06-04-2026 - Posted by Geert-Jan

Originally posted on September 26, 2009 – by Andre Piet

The following report could be read in the Reformatorisch Dagblad:

KAMPEN – It is not reconciliation through satisfaction that is the red thread running through the Bible, but how God seeks the heart of people.

That is what Ton de Ruiter, former minister in the Reformed Churches (Liberated), writes in his new book Jesus in Us – Another View of Reconciliation, which is being released on Saturday.

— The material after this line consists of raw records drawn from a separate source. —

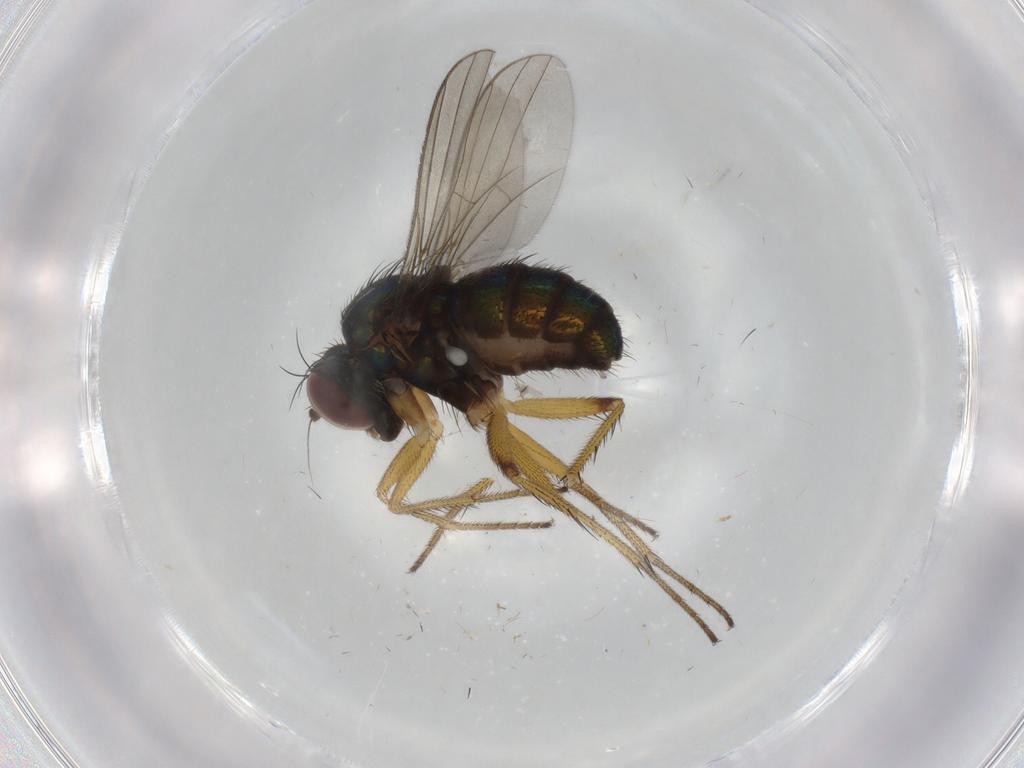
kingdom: Animalia
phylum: Arthropoda
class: Insecta
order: Diptera
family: Dolichopodidae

In the book, published by Kok Publishers in Kampen, the former minister levels strong criticism at the Reformed confession. He writes how he came to read and understand the Bible in a radically different way. According to De Ruiter, God was not seeking “Someone on whom He could vent His wrath over sin,” and the term reconciliation through satisfaction from Luther and Calvin is not the message of the gospel.

(…)
De Ruiter studied theology in Kampen and was a minister for 26 years. In 2008 he requested release from office, because he could no longer proclaim the doctrine of reconciliation through satisfaction.

Rev. De Ruiter stuck his neck out by voicing such criticism. For whoever dares to go against the standard, traditional caricatures has no place within the church body. That can come at a great cost, but on the other hand: space and freedom are, after all, found more outside than inside the walls…

Scripture is clear that on Golgotha it was not God reconciling Himself to the world, but that God is reconciling the world to Himself through the cross. God is making peace and is nullifying the enmity and estrangement of all His creatures by furnishing the ultimate proof of His love (Col. 1:20). God was not seeking satisfaction or payment of the debt—He forgives the debt! The price was not paid to God, but the ransom was paid to the one who held us captive so that He might redeem us “through death.”